Based on these observations, the group developed and synthesized a molecule, named TAT-pQYP, which binds to TrkA in place of phospholipase C, preventing its action and reducing pain. In the experiments, mice received an injection in their hind legs that caused inflammation and pain. Then, a device measured the intensity of the animals’ mechanical reaction to touch, which was 40% higher after the application of TAT-pQY. The possible side effects of the substance have not yet been studied.
“It’s an elegant, complete and well-done piece of work, which studies the molecular mechanism that causes Cipa, computer modeling and the development of a molecule”, says Cunha. But he warns: “Between the experimental substance and the commercialized drug there is a long way, which does not always work”. Two issues make it difficult for TAT-pQYP to become a drug to treat pain. The molecule is very complex, which makes its production difficult by the pharmaceutical industry, in addition to being large.

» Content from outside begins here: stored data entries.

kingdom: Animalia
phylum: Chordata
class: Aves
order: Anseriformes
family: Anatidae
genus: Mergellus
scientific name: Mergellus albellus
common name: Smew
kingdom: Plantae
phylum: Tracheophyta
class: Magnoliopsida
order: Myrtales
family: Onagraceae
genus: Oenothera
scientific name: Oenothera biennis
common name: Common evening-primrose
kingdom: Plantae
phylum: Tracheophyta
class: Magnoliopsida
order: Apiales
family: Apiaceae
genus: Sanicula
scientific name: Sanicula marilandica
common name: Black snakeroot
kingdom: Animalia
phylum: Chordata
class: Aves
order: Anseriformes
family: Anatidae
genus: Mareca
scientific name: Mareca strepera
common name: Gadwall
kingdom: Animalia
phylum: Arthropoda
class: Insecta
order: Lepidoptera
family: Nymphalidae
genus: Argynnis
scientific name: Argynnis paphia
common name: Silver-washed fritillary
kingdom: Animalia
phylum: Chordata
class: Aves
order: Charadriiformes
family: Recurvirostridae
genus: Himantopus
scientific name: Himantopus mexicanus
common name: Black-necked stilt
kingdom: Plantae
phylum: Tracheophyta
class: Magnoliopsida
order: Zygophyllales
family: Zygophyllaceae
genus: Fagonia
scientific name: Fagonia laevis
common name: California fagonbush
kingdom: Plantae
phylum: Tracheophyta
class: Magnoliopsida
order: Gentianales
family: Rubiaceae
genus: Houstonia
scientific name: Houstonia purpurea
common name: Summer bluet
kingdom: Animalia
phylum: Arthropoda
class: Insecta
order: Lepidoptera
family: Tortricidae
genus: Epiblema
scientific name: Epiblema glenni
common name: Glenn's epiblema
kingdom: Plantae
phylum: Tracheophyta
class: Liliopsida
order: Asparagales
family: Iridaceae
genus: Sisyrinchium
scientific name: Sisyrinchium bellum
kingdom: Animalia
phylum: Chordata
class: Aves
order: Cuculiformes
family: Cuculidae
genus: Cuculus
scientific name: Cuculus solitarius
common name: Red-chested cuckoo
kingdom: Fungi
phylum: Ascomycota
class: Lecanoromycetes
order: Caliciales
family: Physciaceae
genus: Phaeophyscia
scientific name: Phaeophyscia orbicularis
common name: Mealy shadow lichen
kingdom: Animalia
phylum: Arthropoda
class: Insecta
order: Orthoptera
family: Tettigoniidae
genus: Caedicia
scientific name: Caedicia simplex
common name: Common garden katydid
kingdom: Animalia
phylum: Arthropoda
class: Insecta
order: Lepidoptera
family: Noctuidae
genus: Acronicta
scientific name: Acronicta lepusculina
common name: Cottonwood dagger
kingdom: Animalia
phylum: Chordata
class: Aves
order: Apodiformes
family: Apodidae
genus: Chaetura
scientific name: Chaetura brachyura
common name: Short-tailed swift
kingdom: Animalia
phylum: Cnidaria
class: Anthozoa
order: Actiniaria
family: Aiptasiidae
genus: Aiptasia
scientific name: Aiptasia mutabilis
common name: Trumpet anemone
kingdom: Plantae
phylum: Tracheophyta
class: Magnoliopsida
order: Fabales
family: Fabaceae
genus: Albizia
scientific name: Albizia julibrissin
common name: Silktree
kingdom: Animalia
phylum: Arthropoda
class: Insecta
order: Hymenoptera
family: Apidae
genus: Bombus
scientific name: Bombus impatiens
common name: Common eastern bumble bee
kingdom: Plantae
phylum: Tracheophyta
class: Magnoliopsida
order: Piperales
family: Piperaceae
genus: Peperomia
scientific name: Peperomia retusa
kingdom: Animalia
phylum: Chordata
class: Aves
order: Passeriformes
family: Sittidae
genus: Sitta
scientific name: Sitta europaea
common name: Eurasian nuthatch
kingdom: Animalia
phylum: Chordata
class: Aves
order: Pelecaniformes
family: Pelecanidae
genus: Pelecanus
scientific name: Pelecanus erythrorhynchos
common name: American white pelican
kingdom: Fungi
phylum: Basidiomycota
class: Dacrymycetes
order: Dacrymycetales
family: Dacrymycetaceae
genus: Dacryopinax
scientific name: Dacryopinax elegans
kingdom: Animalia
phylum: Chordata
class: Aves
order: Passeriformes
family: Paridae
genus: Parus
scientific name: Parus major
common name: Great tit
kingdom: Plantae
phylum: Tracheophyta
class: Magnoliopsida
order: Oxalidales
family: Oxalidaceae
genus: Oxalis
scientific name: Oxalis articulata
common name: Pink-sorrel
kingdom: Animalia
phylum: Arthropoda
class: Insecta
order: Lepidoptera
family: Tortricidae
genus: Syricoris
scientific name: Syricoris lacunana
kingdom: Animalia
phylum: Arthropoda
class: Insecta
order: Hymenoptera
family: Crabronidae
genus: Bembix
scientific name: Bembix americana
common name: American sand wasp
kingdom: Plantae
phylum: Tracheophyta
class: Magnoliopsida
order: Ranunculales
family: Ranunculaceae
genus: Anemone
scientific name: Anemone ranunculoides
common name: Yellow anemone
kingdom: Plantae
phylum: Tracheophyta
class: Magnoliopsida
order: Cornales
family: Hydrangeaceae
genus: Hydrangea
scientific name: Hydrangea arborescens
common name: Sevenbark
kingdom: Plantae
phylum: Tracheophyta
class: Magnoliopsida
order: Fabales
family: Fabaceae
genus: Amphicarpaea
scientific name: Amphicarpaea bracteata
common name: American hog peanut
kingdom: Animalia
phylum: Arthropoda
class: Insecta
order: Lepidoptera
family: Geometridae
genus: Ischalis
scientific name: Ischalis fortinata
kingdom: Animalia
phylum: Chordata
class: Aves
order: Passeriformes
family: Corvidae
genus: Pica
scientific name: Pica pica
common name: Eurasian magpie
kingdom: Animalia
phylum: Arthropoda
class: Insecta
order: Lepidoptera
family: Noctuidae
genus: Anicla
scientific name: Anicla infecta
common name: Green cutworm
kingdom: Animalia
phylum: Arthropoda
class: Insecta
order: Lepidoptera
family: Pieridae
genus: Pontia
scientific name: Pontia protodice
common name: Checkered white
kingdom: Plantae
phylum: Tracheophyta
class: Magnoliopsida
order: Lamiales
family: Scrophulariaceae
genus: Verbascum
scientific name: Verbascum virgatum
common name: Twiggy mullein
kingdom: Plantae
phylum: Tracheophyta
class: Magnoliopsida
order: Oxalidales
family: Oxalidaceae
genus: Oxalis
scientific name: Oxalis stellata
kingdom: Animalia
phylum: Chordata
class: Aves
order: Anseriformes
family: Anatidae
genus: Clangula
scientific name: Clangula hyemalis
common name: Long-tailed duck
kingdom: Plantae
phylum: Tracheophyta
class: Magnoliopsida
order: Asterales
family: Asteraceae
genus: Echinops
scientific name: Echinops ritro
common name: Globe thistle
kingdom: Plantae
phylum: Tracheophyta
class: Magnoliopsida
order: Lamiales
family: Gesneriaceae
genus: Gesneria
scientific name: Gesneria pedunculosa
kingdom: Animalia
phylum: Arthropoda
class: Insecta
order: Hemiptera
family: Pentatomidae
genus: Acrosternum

Now the group plans to identify what kind of pain can be treated by blocking this pathway. The objective is to develop the basis for a medication for chronic pain with fewer side effects than opioids, which, by generating dependence, have become a public health problem in the United States. In this first stage, the team had the support of Fapesp (Fundação de Amparo à Pesquisa do Estado de São Paulo), Capes (Coordination for the Improvement of Higher Education Personnel) and CNPq (National Council for Scientific and Technological Development). Pharmaceutical companies are interested in the issue, it is about disputing a market that moves around R$ 2.6 billion in the country.
In his April column in Science on drug development, Novartis chemist Derek Lowe, warned about the difficulty of developing new analgesics. He commented on previous work by Schechtman’s group, at a more advanced stage of development, with a neuron protein called Nav 1.7, which is important in the generation and transmission of the nerve signal, especially in pain neurons. According to him, it was possible to elaborate compounds to block Nav 1.7, but “none of them showed significant effectiveness”. As Lowe wrote, the development of analgesics is a rock that has already sunk many ships, although it brings new knowledge about the origin of a fundamental mechanism.